Roadkill is common, despite the appreciated paucity of cars, but life flourishes, too, with birds of prey above, resting on fence posts and watching fields of alpacas. Or llamas. I’m never quite sure which is which.
Straight outta Compton
The official route deviates inland to pass Brighstone and its rows of thatched cottages and traditional farmhouses.
It’s here that we took a breather for further fuel and fluids, boosting flagging glucose levels.
More specifically, we’re in the car park of Compton Beach, aka fossil nirvana with its famous dinosaur footprint that’s still visible at low tide.
It’s an outlier among subtler fossilisation, so if like me the only fossil you’d recognise is a concentric ammonite and your Isle ride coincides with a holiday, I’d recommend a guided fossil-hunting tour.
Either that or persist with trying to convince your family that the white pebble you’ve picked up is a dinosaur tooth.
We were around 75-80km in and the longest ascent of the day awaited, made easier by the still sunny conditions.
The exposed ridge overlooking Freshwater can resemble a wind tunnel, however, so bear that in mind for autumnal adventures.
Hit the peak, suck in the view, breathe in the sea air and enjoy an exhilarating descent into Freshwater where 65kph registered on my computer. I smiled, then nervously smiled.
My inner Vincenzo Nibali was replaced by, well, my 44-year-old father-of-two me and I scrubbed some speed. It was still memorable, just safely memorable.
Freshwater celebrates the cerebral with an annual literary festival. Its most famous writer was Poet Laureate Alfred Tennyson, who sought escape from his legion of fans in the 1850s.
Charles Dickens and Enid Blyton were both reportedly inspired by the isle, as is current resident Alan Titchmarsh, whose raunchy novels inspired The Guardian to call Alan’s style “sex in a pullover”.
The remainder of the ride was characterised by more sedate stimulation: peaceful country lanes, wildflowers and rolling roads through the town of Newtown.
This is where our photographer’s ebike ran out of power. Steve’s grin turned to a grimace, his bike from friend to foe.
With around 10km to go, Steve’s ride had arguably just begun. He dug deep and against grey clouds creeping over from the mainland’s Lowry-like industrial backdrop – this time of Fawley oil refinery rather than Salford – we reached our Cowes finish line, more than seven hours after we set off, albeit a good portion of that devoted to stops for photography.

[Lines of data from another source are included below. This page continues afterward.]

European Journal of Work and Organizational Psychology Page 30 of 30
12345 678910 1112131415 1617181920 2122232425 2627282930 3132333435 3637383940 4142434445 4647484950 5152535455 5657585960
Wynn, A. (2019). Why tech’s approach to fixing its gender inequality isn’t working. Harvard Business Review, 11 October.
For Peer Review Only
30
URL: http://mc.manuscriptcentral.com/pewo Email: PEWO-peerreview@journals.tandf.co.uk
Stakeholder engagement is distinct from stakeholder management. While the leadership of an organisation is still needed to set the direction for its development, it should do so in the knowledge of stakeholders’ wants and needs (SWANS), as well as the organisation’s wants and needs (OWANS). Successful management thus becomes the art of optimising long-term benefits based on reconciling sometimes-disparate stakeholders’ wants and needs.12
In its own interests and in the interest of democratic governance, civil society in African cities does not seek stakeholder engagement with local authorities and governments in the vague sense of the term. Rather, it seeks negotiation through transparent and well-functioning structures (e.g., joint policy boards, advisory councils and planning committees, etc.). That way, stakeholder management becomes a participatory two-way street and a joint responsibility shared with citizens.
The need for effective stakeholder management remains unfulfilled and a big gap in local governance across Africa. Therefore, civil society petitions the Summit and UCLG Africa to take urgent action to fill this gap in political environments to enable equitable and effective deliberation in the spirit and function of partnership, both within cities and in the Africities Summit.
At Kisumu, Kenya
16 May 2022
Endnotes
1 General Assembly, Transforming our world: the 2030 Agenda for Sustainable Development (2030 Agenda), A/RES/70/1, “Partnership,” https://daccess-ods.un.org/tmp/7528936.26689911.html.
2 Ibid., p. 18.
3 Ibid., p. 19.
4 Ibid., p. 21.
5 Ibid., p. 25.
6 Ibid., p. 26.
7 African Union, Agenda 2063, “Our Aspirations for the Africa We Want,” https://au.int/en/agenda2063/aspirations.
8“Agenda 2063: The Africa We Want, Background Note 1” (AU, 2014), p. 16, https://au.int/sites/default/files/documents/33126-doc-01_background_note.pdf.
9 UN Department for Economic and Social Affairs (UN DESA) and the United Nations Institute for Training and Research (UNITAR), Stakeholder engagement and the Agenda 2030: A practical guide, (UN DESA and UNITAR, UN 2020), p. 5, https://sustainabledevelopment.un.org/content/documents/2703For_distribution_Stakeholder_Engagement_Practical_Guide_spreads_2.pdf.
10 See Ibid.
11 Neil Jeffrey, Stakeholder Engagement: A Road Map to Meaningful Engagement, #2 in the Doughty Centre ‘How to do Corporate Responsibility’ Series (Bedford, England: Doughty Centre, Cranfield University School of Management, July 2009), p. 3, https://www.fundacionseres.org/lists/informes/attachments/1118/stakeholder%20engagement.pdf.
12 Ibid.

There is a heaven that shines over the Isle of Wight, especially for road cyclists. The safe, fast, smooth roads are mainly traffic-free, and a sense of history and beauty pervades every pedal stroke.

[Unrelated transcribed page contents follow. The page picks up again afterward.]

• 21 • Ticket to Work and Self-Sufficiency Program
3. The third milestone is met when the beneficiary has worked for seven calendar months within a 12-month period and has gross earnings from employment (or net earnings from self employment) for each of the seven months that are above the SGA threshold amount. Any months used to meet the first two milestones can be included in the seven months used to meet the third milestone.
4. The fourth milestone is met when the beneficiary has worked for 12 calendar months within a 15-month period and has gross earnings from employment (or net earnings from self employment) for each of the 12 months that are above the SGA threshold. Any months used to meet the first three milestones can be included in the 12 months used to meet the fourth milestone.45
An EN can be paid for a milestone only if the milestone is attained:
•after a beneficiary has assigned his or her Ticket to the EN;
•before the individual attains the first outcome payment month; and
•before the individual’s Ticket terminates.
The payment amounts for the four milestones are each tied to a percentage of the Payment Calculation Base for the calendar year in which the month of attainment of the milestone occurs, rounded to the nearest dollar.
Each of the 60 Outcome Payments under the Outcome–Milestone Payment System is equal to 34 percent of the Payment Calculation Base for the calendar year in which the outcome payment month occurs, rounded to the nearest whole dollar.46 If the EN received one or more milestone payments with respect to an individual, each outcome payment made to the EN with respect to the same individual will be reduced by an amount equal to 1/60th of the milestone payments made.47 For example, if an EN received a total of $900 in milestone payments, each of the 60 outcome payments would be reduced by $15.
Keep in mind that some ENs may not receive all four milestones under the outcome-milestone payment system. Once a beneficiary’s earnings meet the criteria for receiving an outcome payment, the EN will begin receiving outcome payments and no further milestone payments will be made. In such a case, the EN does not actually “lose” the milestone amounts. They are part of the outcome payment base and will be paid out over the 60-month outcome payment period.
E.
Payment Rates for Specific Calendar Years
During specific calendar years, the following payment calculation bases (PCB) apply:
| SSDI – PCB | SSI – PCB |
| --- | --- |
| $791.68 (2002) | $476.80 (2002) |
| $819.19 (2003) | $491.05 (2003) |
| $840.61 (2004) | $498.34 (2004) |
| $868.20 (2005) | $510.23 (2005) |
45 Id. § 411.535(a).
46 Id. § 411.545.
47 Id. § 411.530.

It’s one of the sunniest places in England, enjoying an average of 37 hours of weekly sun compared to a mere 29 on the mainland.
With more than 1,350m of climbing, from short, sharp pitches on the east side to longer, shallower drags on the west side, a lap of the island is a wonderful, challenging day for all, with committed masochists having the option to ride both clockwise and anti-clockwise in the same day.
Distance: 104km/65 miles
Total Elevation: 1,350m/4,429ft
Grade: Naughty steep pitches crank up the difficulty
Route: Download the full route on Komoot or use the QR code
Where to stay: We stayed at Pebbles Lodge, Gurnard, on the west side of Cowes. The lodges are in the owner’s garden and are comfortable and clean. Just remember to close the side gate so the owner’s dog doesn’t escape! It was £100 for the night and we booked via booking.com. We stayed overnight and returned to the mainland the following morning but this ride is easily doable in a day, meaning a foot-passenger day ticker is also an option.

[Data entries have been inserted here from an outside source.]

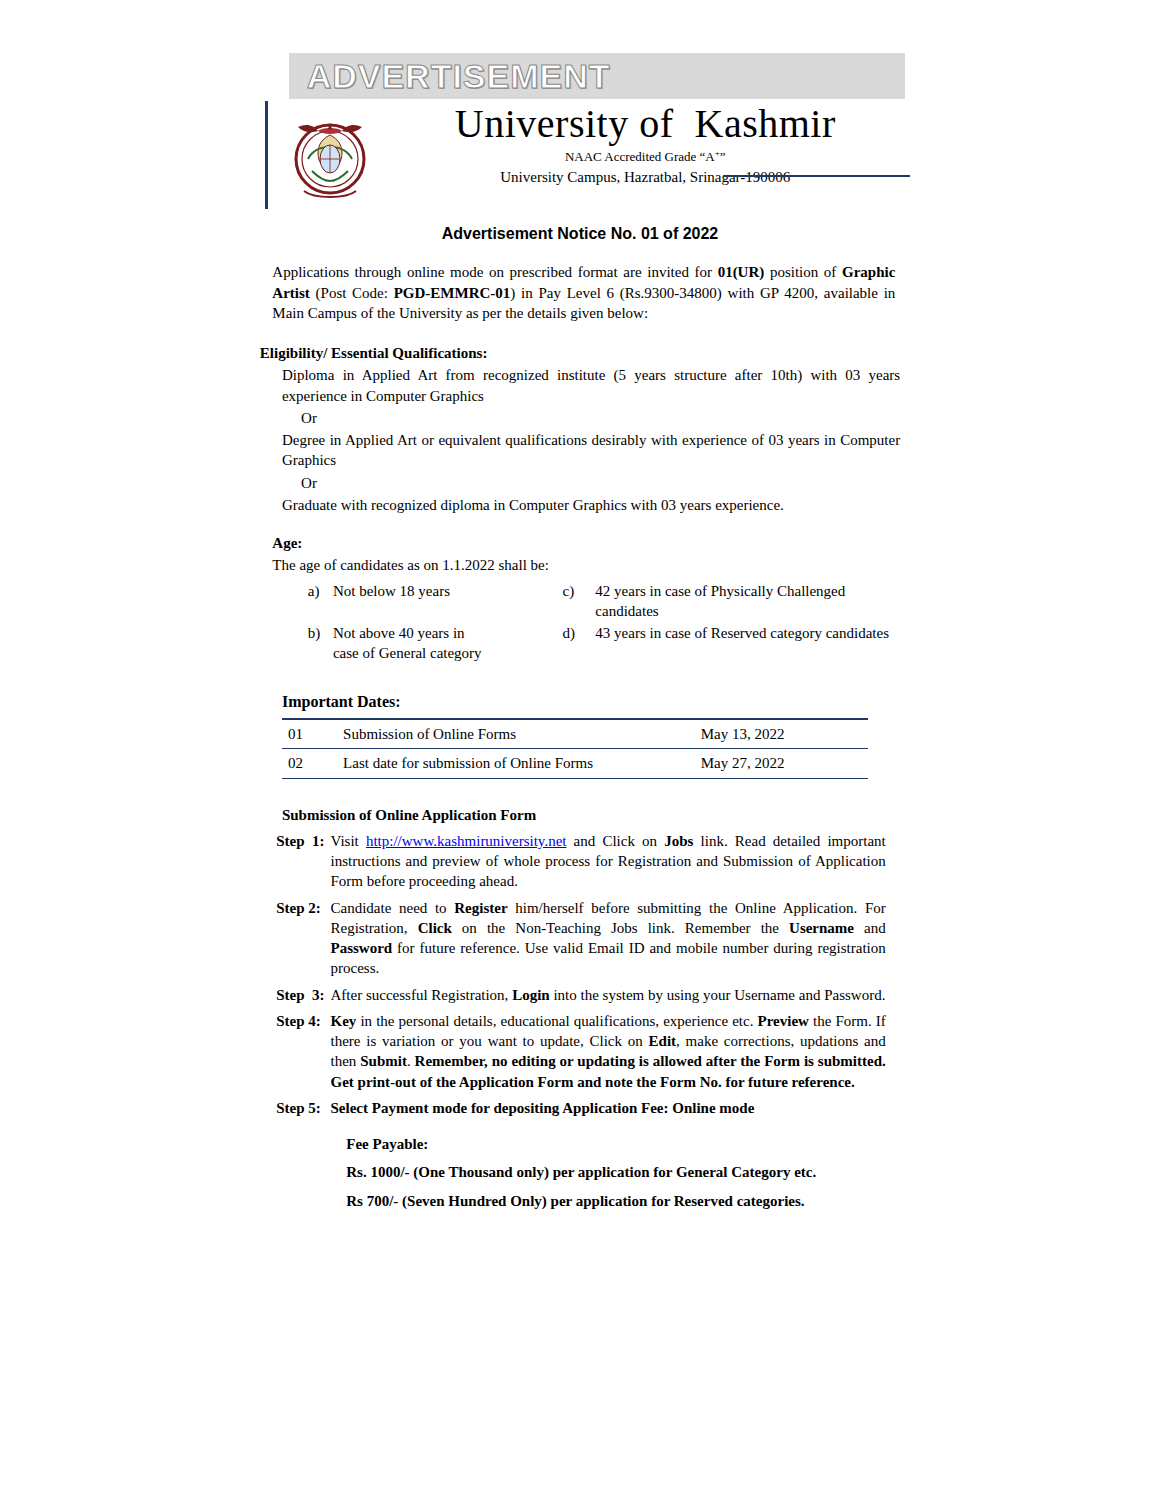ADVERTISEMENT
University of Kashmir
NAAC Accredited Grade “A+”
University Campus, Hazratbal, Srinagar-190006
Advertisement Notice No. 01 of 2022
Applications through online mode on prescribed format are invited for 01(UR) position of Graphic Artist (Post Code: PGD-EMMRC-01) in Pay Level 6 (Rs.9300-34800) with GP 4200, available in Main Campus of the University as per the details given below:
Eligibility/ Essential Qualifications:
Diploma in Applied Art from recognized institute (5 years structure after 10th) with 03 years experience in Computer Graphics
Or
Degree in Applied Art or equivalent qualifications desirably with experience of 03 years in Computer Graphics
Or
Graduate with recognized diploma in Computer Graphics with 03 years experience.
Age:
The age of candidates as on 1.1.2022 shall be:
| a) | Not below 18 years | c) | 42 years in case of Physically Challenged candidates |
| b) | Not above 40 years in case of General category | d) | 43 years in case of Reserved category candidates |
Important Dates:
| 01 | Submission of Online Forms | May 13, 2022 |
| 02 | Last date for submission of Online Forms | May 27, 2022 |
Submission of Online Application Form
| Step 1: | Visit http://www.kashmiruniversity.net and Click on Jobs link. Read detailed important instructions and preview of whole process for Registration and Submission of Application Form before proceeding ahead. |
| Step 2: | Candidate need to Register him/herself before submitting the Online Application. For Registration, Click on the Non-Teaching Jobs link. Remember the Username and Password for future reference. Use valid Email ID and mobile number during registration process. |
| Step 3: | After successful Registration, Login into the system by using your Username and Password. |
| Step 4: | Key in the personal details, educational qualifications, experience etc. Preview the Form. If there is variation or you want to update, Click on Edit , make corrections, updations and then Submit . Remember, no editing or updating is allowed after the Form is submitted. Get print-out of the Application Form and note the Form No. for future reference. |
| Step 5: | Select Payment mode for depositing Application Fee: Online mode |
Fee Payable:
Rs. 1000/- (One Thousand only) per application for General Category etc.
Rs 700/- (Seven Hundred Only) per application for Reserved categories.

Where to eat: Our late finish, drained energy resources and Euro 2020 football on the telly saw us acquire less-than-textbook refuelling via Sainsbury’s Indian ready-meals. The next morning, before our ferry back to the mainland, we enjoyed breakfast at Joliffe’s Eatery in Cowes. I had the tasty eggs benedict but would recommend something a little less saucy if followed by cycling.